# Spark plugs 4 stroke engine



## Guest (Nov 2, 2018)

Use only what yamaha specs for that motor! The wrong or improperly spec’d plug can create rf under the cowling and screw with the electronics! Just put what the factory says and change every 100 hrs or annually and you’ll not have any spark plug issues. Man them holiday inn express’ are great!


----------



## No Bait / Lures Only (Apr 10, 2011)

Shoulda known betta, it's not a 2 stroke..


----------



## Guest (Nov 2, 2018)

No Bait / Lures Only said:


> Shoulda known betta, it's not a 2 stroke..


Even then, I run what the manufacturer calls for unless I’ve hot rodded it! They engineer these things and test them for the best most durable results with what their voltage outputs are for a particular motor. Some hotter than others, some have resistors built in some don’t, some call for irridiums some don’t ect... If ya just stick with what they call for, it works out best! Now if we are gonna talk raising and squaring ports, balanced rotating assemblies, fiber reeds, milled heads, tuner mods, etc... that’s a whole other thread there lol!


----------



## noeettica (Sep 23, 2007)

Please tell me Non-Resister won't hose up a cdi box ...


----------



## Guest (Nov 2, 2018)

Depends on what the manufacturer calls for!


noeettica said:


> Please tell me Non-Resister won't hose up a cdi box ...


They call for certain specs for a reason. I can tell ya that the spark plug is really a path to ground for an electrical current generated by charge coils under the flywheel, stored and released in the cdi,then stepped up in the coils...and that path to ground is spec’d for different engineering in the rest of the system so the wrong plugs can cause problems!


----------



## State fish rob (Jan 25, 2017)

Boatbrains said:


> Depends on what the manufacturer calls for!
> 
> They call for certain specs for a reason. I can tell ya that the spark plug is really a path to ground for an electrical current generated by charge coils under the flywheel, stored and released in the cdi,then stepped up in the coils...and that path to ground is spec’d for different engineering in the rest of the system so the wrong plugs can cause problems!


Damn who knew ? Alwys thought you went hotter to keep up w oil burn rate. Just trickin’. Got my first 4 stroke in june. Love it


----------



## lemaymiami (Feb 9, 2007)

My E-Tecs have all had iridium plugs (all three of them...).

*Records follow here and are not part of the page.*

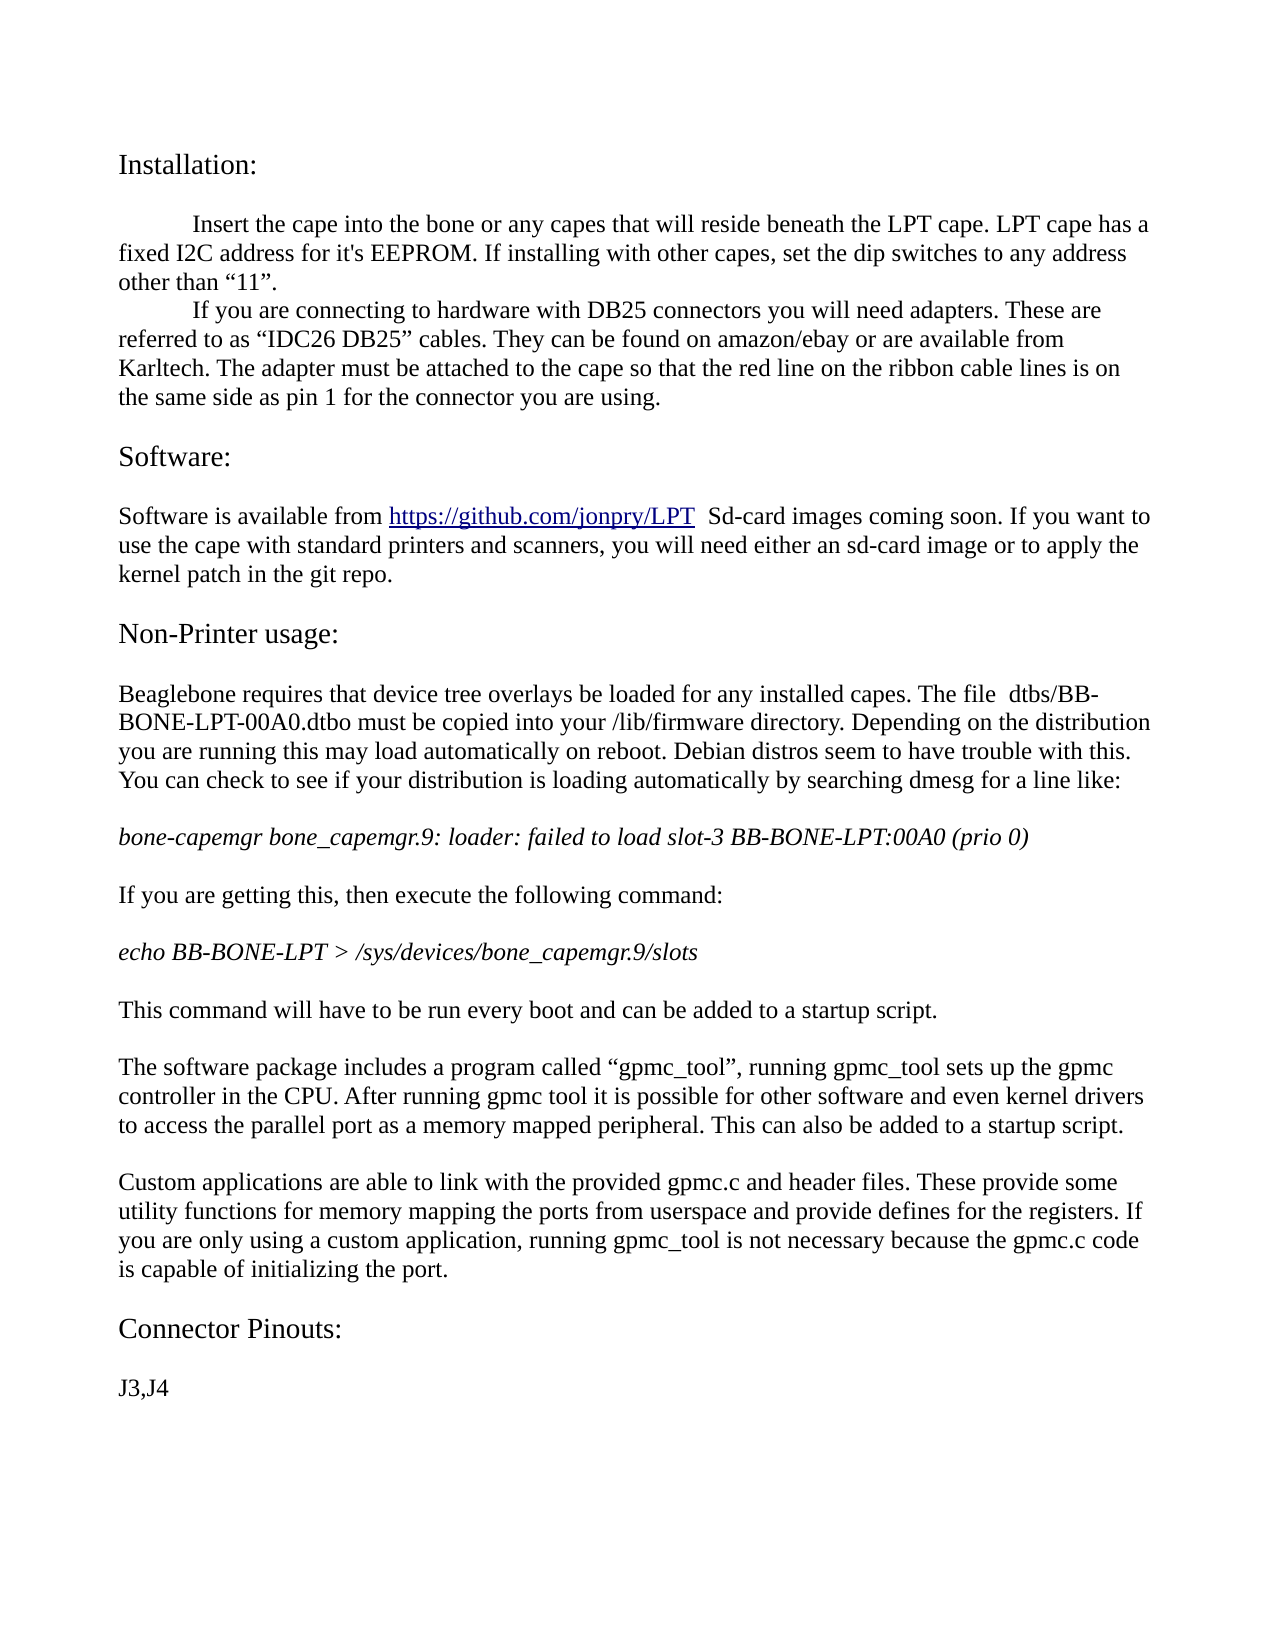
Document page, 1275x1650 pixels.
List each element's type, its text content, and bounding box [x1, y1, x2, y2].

text Insert the cape into the bone or any capes that will reside beneath the LPT cape. LPT cape has a fixed I2C address for it's EEPROM. If installing with other capes, set the dip switches to any address other than “11”. [118, 209, 1157, 295]
text Software is available from https://github.com/jonpry/LPT Sd-card images coming soon. If you want to use the cape with standard printers and scanners, you will need either an sd-card image or to apply the kernel patch in the git repo. [118, 501, 1157, 588]
text bone-capemgr bone_capemgr.9: loader: failed to load slot-3 BB-BONE-LPT:00A0 (prio 0) [118, 822, 1157, 851]
text The software package includes a program called “gpmc_tool”, running gpmc_tool sets up the gpmc controller in the CPU. After running gpmc tool it is possible for other software and even kernel drivers to access the parallel port as a memory mapped peripheral. This can also be added to a startup script. [118, 1052, 1157, 1139]
text Installation: [118, 147, 1157, 180]
text J3,J4 [118, 1373, 1157, 1402]
text You can check to see if your distribution is loading automatically by searching dmesg for a line like: [118, 765, 1157, 794]
text Non-Printer usage: [118, 616, 1157, 650]
text If you are connecting to hardware with DB25 connectors you will need adapters. These are referred to as “IDC26 DB25” cables. They can be found on amazon/ebay or are available from Karltech. The adapter must be attached to the cape so that the red line on the ribbon cable lines is on the same side as pin 1 for the connector you are using. [118, 295, 1157, 410]
text Connector Pinouts: [118, 1311, 1157, 1345]
text Custom applications are able to link with the provided gpmc.c and header files. These provide some utility functions for memory mapping the ports from userspace and provide defines for the registers. If you are only using a custom application, running gpmc_tool is not necessary because the gpmc.c code is capable of initializing the port. [118, 1167, 1157, 1282]
text Beaglebone requires that device tree overlays be loaded for any installed capes. The file dtbs/BB-BONE-LPT-00A0.dtbo must be copied into your /lib/firmware directory. Depending on the distribution you are running this may load automatically on reboot. Debian distros seem to have trouble with this. [118, 679, 1157, 765]
text This command will have to be run every boot and can be added to a startup script. [118, 995, 1157, 1024]
text If you are getting this, then execute the following command: [118, 880, 1157, 909]
text Software: [118, 439, 1157, 473]
text echo BB-BONE-LPT > /sys/devices/bone_capemgr.9/slots [118, 937, 1157, 966]
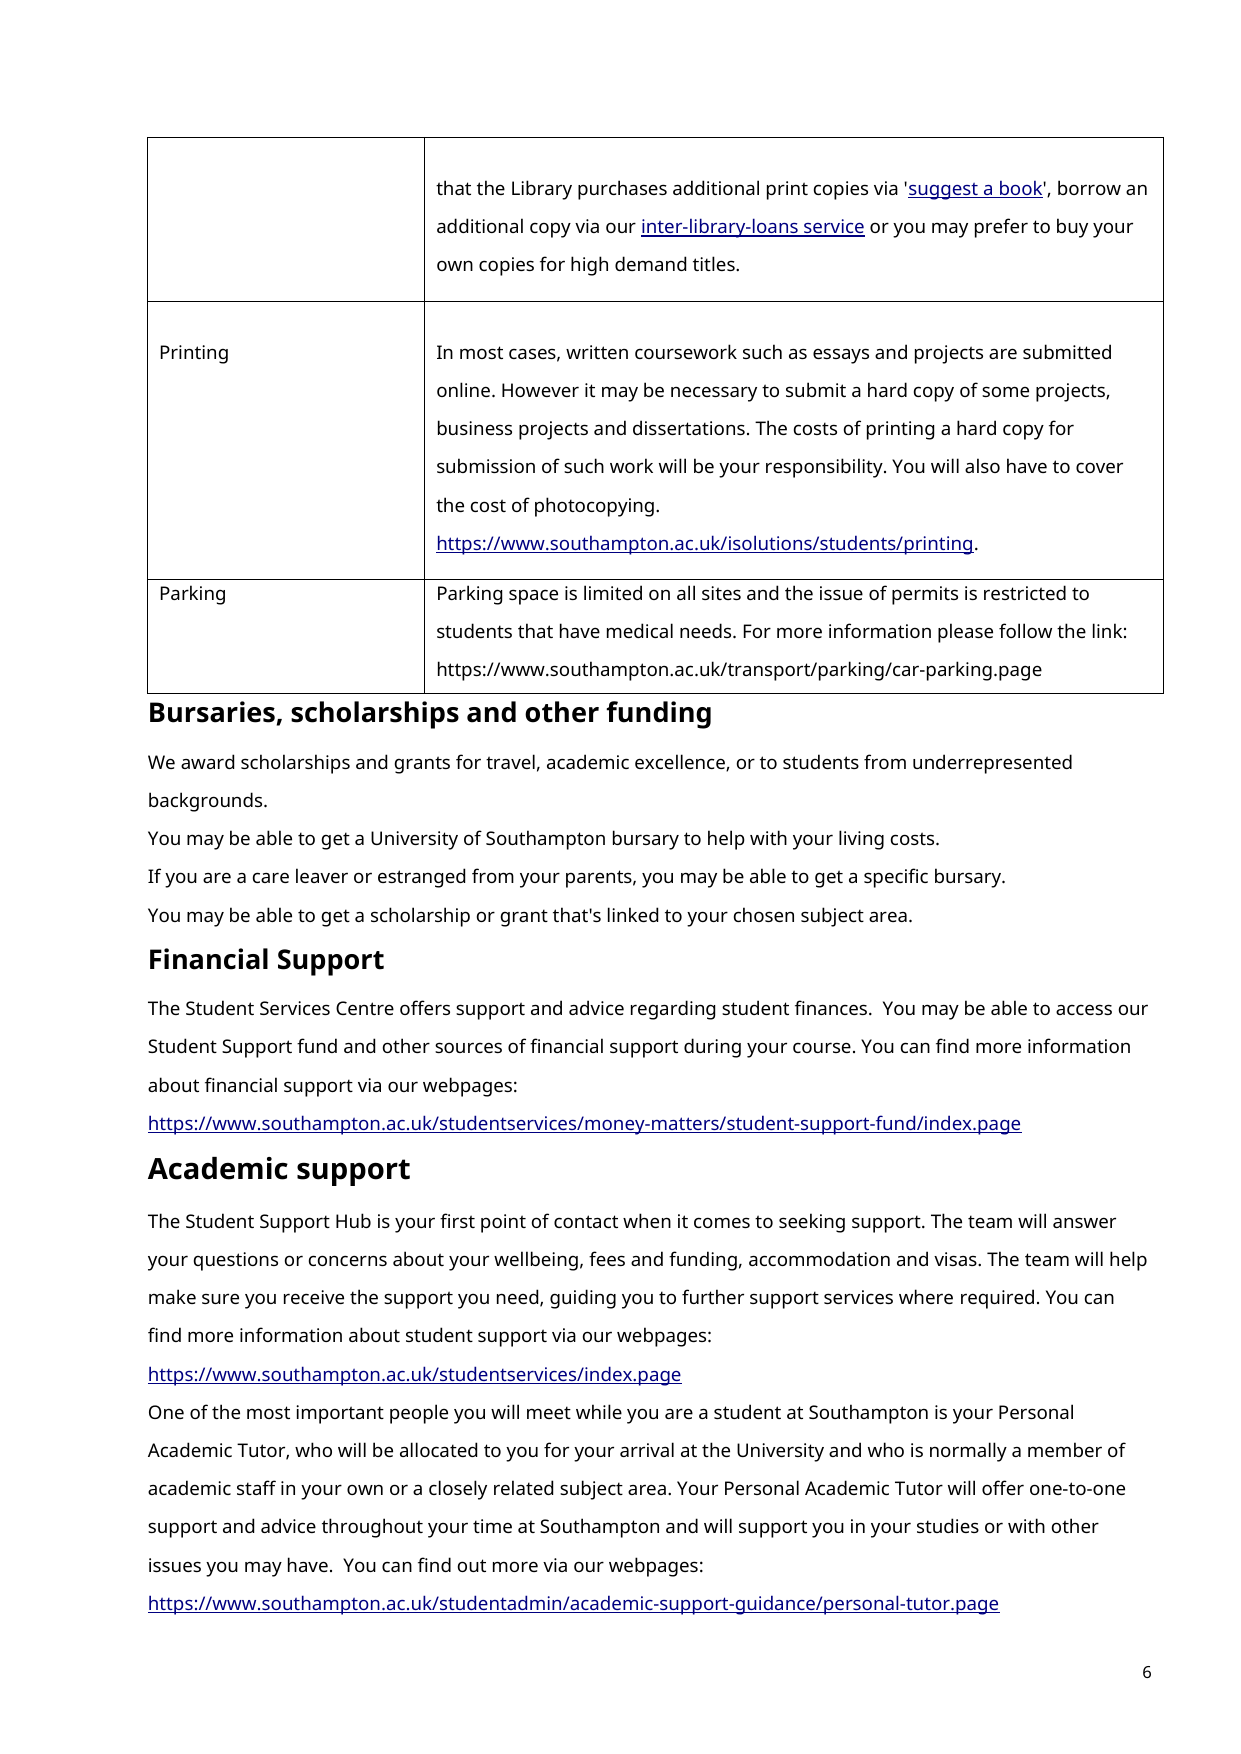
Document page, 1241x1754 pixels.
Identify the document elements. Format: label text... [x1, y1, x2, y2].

text The Student Services Centre offers support and advice regarding student finances. You may be able to access our Student Support fund and other sources of financial support during your course. You can find more information about financial support via our webpages: https://www.southampton.ac.uk/studentservices/money-matters/student-support-fund/index.page [148, 996, 1152, 1136]
subtitle Academic support [148, 1148, 1152, 1188]
table_cell [148, 138, 424, 301]
table_cell Printing [148, 302, 424, 579]
table_cell that the Library purchases additional print copies via 'suggest a book', borrow an additional copy via our inter-library-loans service or you may prefer to buy your own copies for high demand titles. [425, 138, 1163, 301]
text You may be able to get a scholarship or grant that's linked to your chosen subject area. [148, 902, 1152, 927]
text If you are a care leaver or estranged from your parents, you may be able to get a specific bursary. [148, 864, 1152, 889]
table_cell Parking [148, 580, 424, 693]
text One of the most important people you will meet while you are a student at Southampton is your Personal Academic Tutor, who will be allocated to you for your arrival at the University and who is normally a member of academic staff in your own or a closely related subject area. Your Personal Academic Tutor will offer one-to-one support and advice throughout your time at Southampton and will support you in your studies or with other issues you may have. You can find out more via our webpages: [148, 1399, 1152, 1577]
text https://www.southampton.ac.uk/studentadmin/academic-support-guidance/personal-tutor.page [148, 1590, 1152, 1616]
text You may be able to get a University of Southampton bursary to help with your living costs. [148, 826, 1152, 851]
text https://www.southampton.ac.uk/studentservices/index.page [148, 1361, 1152, 1386]
subtitle Bursaries, scholarships and other funding [148, 694, 1152, 731]
text We award scholarships and grants for travel, academic excellence, or to students from underrepresented backgrounds. [148, 749, 1152, 813]
table_cell In most cases, written coursework such as essays and projects are submitted online. However it may be necessary to submit a hard copy of some projects, business projects and dissertations. The costs of printing a hard copy for submission of such work will be your responsibility. You will also have to cover the cost of photocopying. https://www.southampton.ac.uk/isolutions/students/printing. [425, 302, 1163, 579]
text The Student Support Hub is your first point of contact when it comes to seeking support. The team will answer your questions or concerns about your wellbeing, fees and funding, accommodation and visas. The team will help make sure you receive the support you need, guiding you to further support services where required. You can find more information about student support via our webpages: [148, 1208, 1152, 1348]
table_cell Parking space is limited on all sites and the issue of permits is restricted to students that have medical needs. For more information please follow the link: https://www.southampton.ac.uk/transport/parking/car-parking.page [425, 580, 1163, 693]
subtitle Financial Support [148, 940, 1152, 977]
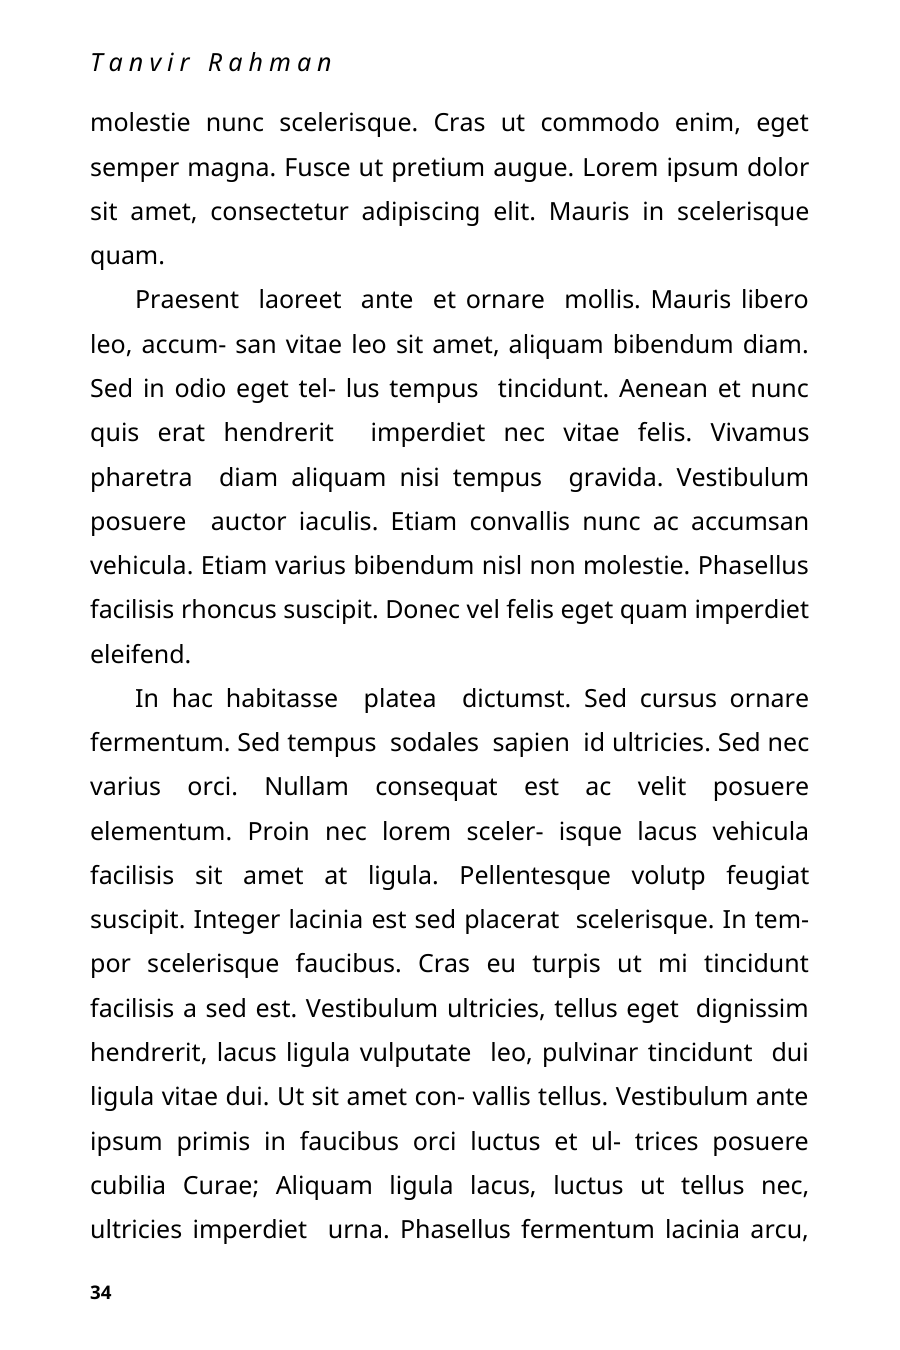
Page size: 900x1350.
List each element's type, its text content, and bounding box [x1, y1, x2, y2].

text molestie nunc scelerisque. Cras ut commodo enim, eget semper magna. Fusce ut pretium augue. Lorem ipsum dolor sit amet, consectetur adipiscing elit. Mauris in scelerisque quam. [90, 105, 810, 272]
text In hac habitasse platea dictumst. Sed cursus ornare fermentum. Sed tempus sodales sapien id ultricies. Sed nec varius orci. Nullam consequat est ac velit posuere elementum. Proin nec lorem sceler- isque lacus vehicula facilisis sit amet at ligula. Pellentesque volutp feugiat suscipit. Integer lacinia est sed placerat scelerisque. In tem- por scelerisque faucibus. Cras eu turpis ut mi tincidunt facilisis a sed est. Vestibulum ultricies, tellus eget dignissim hendrerit, lacus ligula vulputate leo, pulvinar tincidunt dui ligula vitae dui. Ut sit amet con- vallis tellus. Vestibulum ante ipsum primis in faucibus orci luctus et ul- trices posuere cubilia Curae; Aliquam ligula lacus, luctus ut tellus nec, ultricies imperdiet urna. Phasellus fermentum lacinia arcu, [90, 681, 810, 1246]
text Praesent laoreet ante et ornare mollis. Mauris libero leo, accum- san vitae leo sit amet, aliquam bibendum diam. Sed in odio eget tel- lus tempus tincidunt. Aenean et nunc quis erat hendrerit imperdiet nec vitae felis. Vivamus pharetra diam aliquam nisi tempus gravida. Vestibulum posuere auctor iaculis. Etiam convallis nunc ac accumsan vehicula. Etiam varius bibendum nisl non molestie. Phasellus facilisis rhoncus suscipit. Donec vel felis eget quam imperdiet eleifend. [90, 282, 810, 670]
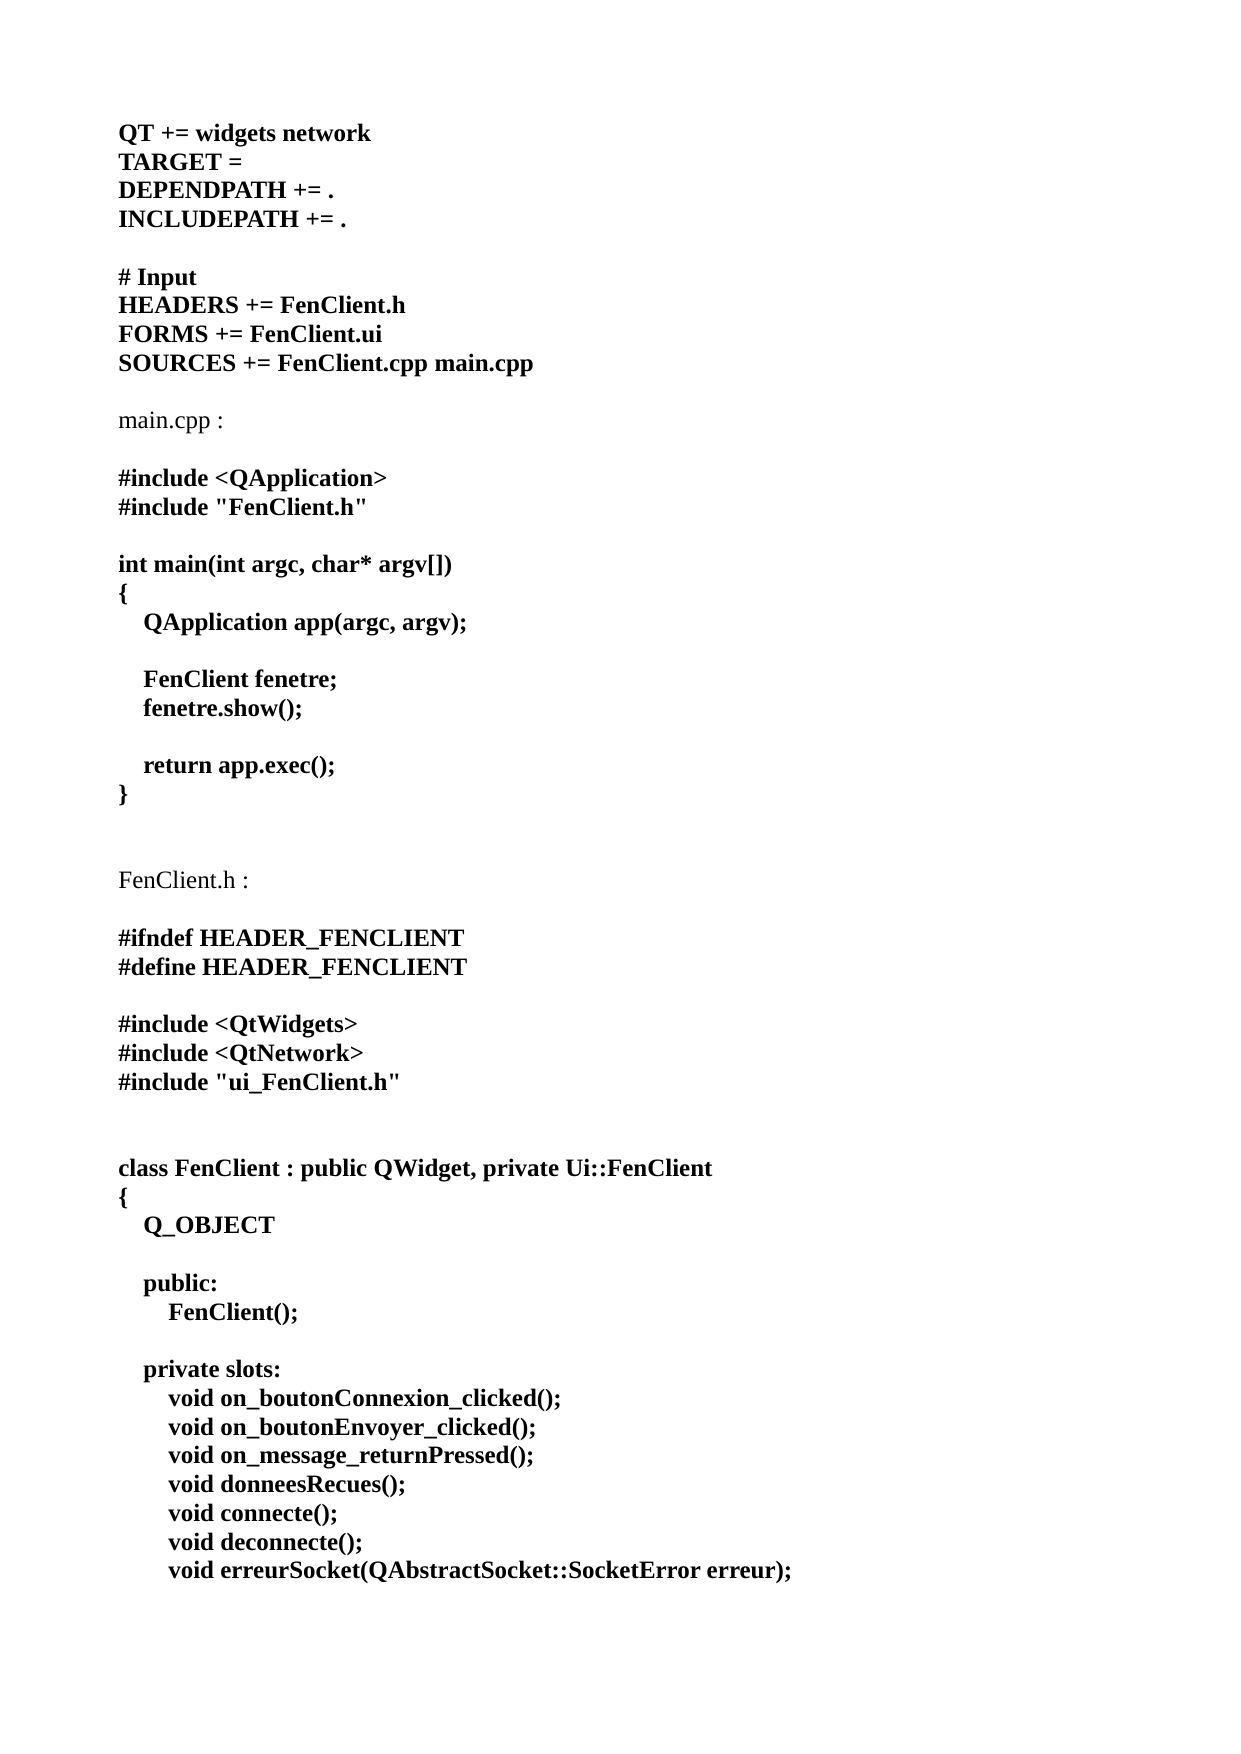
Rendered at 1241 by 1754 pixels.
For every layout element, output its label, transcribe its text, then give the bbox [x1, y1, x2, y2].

text #ifndef HEADER_FENCLIENT [118, 923, 1122, 952]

It was explained to me that they were needed to give the 300 hour maintenance cycle that is routine for these motors.... That's also the reason their lower units have fully synthetic lube in a larger gearcase than other manufacturers use... I'll have to have someone explain to me how they're getting a 500 hour maintenance cycle on the new Gen2 motors... and, of course, none of them are four strokes...


----------